Comme toutes les infections par le virus de l’herpès, les infections par le HSV-1 sont incurables et permanentes. Le virus s’enfonce dans le système nerveux, se nichant profondément à la base du cerveau, dans une zone de cellules nerveuses appelée ganglion trigéminal. « Ces cellules nerveuses représentent un endroit stable dans lequel un virus latent peut rester imperturbable pendant des années », explique Moses V. Chao, coauteur de l’étude et professeur de biologie cellulaire, de neurosciences et de physiologie.
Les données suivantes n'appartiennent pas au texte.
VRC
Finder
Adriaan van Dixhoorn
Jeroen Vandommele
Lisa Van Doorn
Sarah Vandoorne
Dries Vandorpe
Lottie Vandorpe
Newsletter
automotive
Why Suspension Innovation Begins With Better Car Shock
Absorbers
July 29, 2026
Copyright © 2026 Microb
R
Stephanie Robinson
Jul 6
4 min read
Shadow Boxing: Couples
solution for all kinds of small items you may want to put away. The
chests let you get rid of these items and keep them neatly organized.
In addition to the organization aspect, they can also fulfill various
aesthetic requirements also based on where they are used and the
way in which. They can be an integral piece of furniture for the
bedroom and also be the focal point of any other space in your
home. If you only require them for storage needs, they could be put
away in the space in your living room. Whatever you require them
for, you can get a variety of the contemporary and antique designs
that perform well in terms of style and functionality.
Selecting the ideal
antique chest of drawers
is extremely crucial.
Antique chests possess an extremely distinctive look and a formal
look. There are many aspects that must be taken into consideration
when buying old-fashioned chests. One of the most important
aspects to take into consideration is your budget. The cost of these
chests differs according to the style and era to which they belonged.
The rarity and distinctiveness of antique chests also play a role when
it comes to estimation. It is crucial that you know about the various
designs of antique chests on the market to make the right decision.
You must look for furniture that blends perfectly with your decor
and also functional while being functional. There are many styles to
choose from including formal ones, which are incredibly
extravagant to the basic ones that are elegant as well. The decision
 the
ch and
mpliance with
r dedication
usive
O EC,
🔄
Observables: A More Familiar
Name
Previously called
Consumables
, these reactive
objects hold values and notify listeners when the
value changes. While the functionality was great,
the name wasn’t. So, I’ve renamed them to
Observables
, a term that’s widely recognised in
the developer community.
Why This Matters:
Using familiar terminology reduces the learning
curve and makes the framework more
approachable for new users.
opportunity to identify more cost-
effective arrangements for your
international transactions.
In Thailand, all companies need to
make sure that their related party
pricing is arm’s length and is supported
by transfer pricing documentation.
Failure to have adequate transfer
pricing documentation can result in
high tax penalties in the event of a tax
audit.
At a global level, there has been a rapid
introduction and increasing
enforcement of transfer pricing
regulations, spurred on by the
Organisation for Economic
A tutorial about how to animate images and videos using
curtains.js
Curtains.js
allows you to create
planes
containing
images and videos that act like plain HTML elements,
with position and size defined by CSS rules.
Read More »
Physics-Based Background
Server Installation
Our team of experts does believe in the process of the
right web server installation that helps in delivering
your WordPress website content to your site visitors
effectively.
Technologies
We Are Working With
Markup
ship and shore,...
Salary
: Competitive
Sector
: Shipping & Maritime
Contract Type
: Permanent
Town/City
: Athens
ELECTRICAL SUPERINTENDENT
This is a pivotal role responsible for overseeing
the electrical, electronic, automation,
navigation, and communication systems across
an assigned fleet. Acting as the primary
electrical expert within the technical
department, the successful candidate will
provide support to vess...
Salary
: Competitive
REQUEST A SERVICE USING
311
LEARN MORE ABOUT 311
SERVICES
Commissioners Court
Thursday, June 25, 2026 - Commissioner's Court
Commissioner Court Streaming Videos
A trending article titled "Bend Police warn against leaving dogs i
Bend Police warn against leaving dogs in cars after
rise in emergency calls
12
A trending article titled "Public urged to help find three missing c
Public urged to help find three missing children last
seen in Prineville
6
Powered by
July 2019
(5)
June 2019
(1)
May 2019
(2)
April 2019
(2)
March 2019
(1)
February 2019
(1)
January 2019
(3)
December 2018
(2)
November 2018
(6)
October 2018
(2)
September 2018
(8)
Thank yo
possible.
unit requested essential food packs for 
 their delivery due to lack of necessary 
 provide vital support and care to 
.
Mais la manière dont les virus émergent de ce sanctuaire est mal comprise, en partie parce qu’il est difficile d’étudier les cellules ganglionnaires de manière isolée. « Le ganglion est comme un organe miniature », explique le Dr Mohr. « Il contient de nombreux types de cellules différentes, y compris des cellules immunitaires. »
La solution des chercheurs était une technique de culture innovante « faite de rien d’autre que des neurones », dit le Dr Mohr. « Cela nous permet d’étudier la signalisation moléculaire et les circuits en profondeur, sans interférence d’autres cellules. » Grâce à cette fenêtre ouverte sur les cellules infectées, les chercheurs ont fait une découverte étonnante : lorsqu’il est réveillé par le stress, le HSV-1 entre en action, libérant un flot de protéines qui bloque la réaction immunitaire de l’hôte aux signaux d’interféron provenant des cellules infectées, désarmant ainsi le système d’alarme des cellules. « Cela se produit au tout premier instant où le HSV-1 se réactive », explique Angus C. Wilson, PhD, professeur associé de microbiologie et autre coauteur de l’article.
Les résultats peuvent avoir des implications pour la compréhension d’autres agents pathogènes plus dangereux qui présentent également une latence, comme la varicelle-zona, un virus de l’herpès qui provoque la varicelle et le zona, et même la tuberculose et le VIH. « Ces travaux sont très intéressants », déclare Elisabeth J. Cohen, MD, professeur d’ophtalmologie, qui dirige une étude multicentrique financée par le gouvernement fédéral sur les infections oculaires dues à la varicelle et au zona, une complication potentiellement grave qui peut entraîner la cécité et des douleurs chroniques. « Lorsque ces virus sortent de leur état de latence, ils peuvent causer de nombreux problèmes », ajoute le Dr Cohen, qui n’a pas participé à la recherche sur l’herpès simplex. « Si vous pouvez comprendre le processus par lequel cela se produit, vous pourriez être en mesure de trouver de nouvelles façons de les empêcher de causer des dommages. »
À l’heure actuelle, les infections par le HSV-1 et le zona varicelleux sont traitées par des médicaments antiviraux. Ces médicaments empêchent le virus de se répliquer, ce qui peut éliminer les symptômes des infections, mais ils ne constituent pas un remède.
« Le Saint Graal de cette recherche est d’éradiquer un jour la latence, soit en éliminant le virus, soit en le scellant définitivement », déclare le Dr Mohr. « La compréhension de toutes les interactions entre les virus et les hôtes pourrait déboucher sur des découvertes permettant de mieux traiter un certain nombre de maladies virales. Les implications sont nombreuses, et nous n’avons fait qu’effleurer la surface.